→ EXERCISE DIRECTIONS
Go through the material and pull out every line with the string "console" in it.
•••••
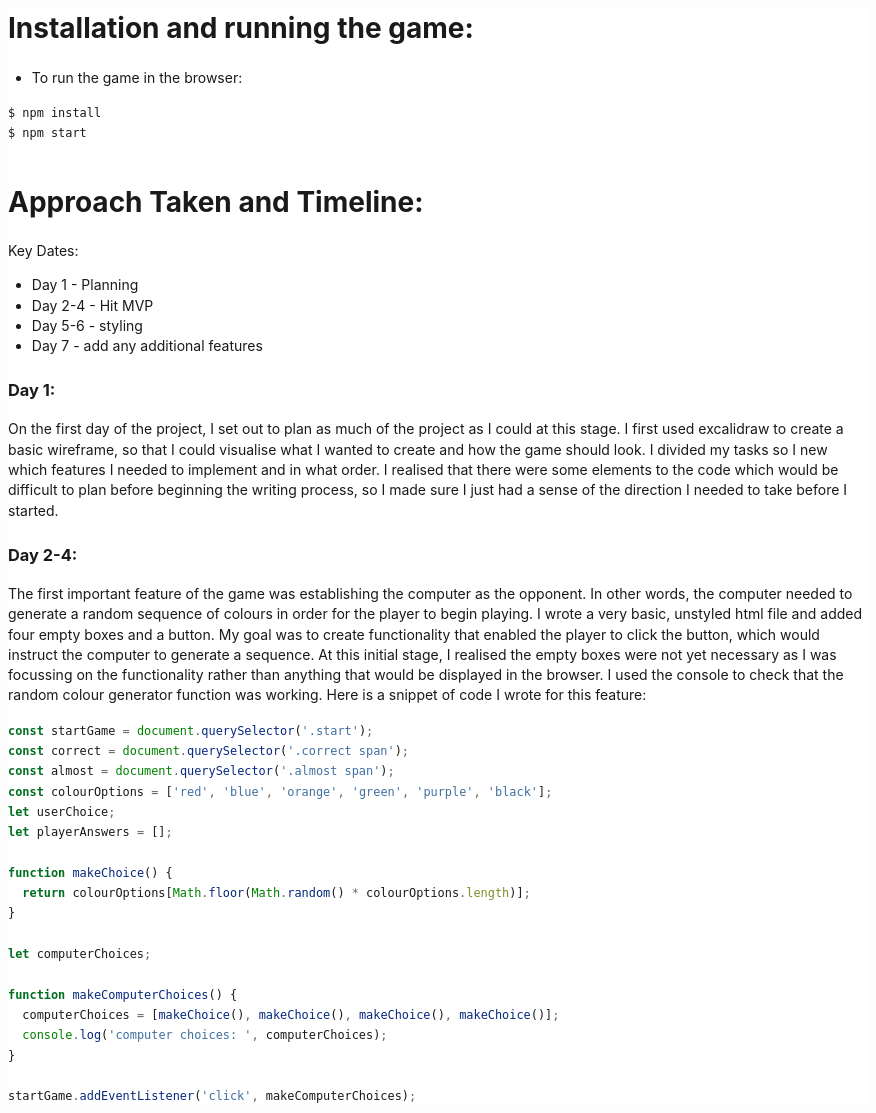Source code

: # Installation and running the game:

- To run the game in the browser:

```sh
$ npm install
$ npm start
```

# Approach Taken and Timeline:

Key Dates:

- Day 1 - Planning
- Day 2-4 - Hit MVP
- Day 5-6 - styling
- Day 7 - add any additional features

### Day 1:

On the first day of the project, I set out to plan as much of the project as I could at this stage. I first used excalidraw to create a basic wireframe, so that I could visualise what I wanted to create and how the game should look. I divided my tasks so I new which features I needed to implement and in what order. I realised that there were some elements to the code which would be difficult to plan before beginning the writing process, so I made sure I just had a sense of the direction I needed to take before I started.

### Day 2-4:

The first important feature of the game was establishing the computer as the opponent. In other words, the computer needed to generate a random sequence of colours in order for the player to begin playing. I wrote a very basic, unstyled html file and added four empty boxes and a button. My goal was to create functionality that enabled the player to click the button, which would instruct the computer to generate a sequence. At this initial stage, I realised the empty boxes were not yet necessary as I was focussing on the functionality rather than anything that would be displayed in the browser. I used the console to check that the random colour generator function was working. Here is a snippet of code I wrote for this feature:

```js
const startGame = document.querySelector('.start');
const correct = document.querySelector('.correct span');
const almost = document.querySelector('.almost span');
const colourOptions = ['red', 'blue', 'orange', 'green', 'purple', 'black'];
let userChoice;
let playerAnswers = [];

function makeChoice() {
  return colourOptions[Math.floor(Math.random() * colourOptions.length)];
}

let computerChoices;

function makeComputerChoices() {
  computerChoices = [makeChoice(), makeChoice(), makeChoice(), makeChoice()];
  console.log('computer choices: ', computerChoices);
}

startGame.addEventListener('click', makeComputerChoices);
```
•••••
→ EXERCISE ANSWER
The first important feature of the game was establishing the computer as the opponent. In other words, the computer needed to generate a random sequence of colours in order for the player to begin playing. I wrote a very basic, unstyled html file and added four empty boxes and a button. My goal was to create functionality that enabled the player to click the button, which would instruct the computer to generate a sequence. At this initial stage, I realised the empty boxes were not yet necessary as I was focussing on the functionality rather than anything that would be displayed in the browser. I used the console to check that the random colour generator function was working. Here is a snippet of code I wrote for this feature:
  console.log('computer choices: ', computerChoices);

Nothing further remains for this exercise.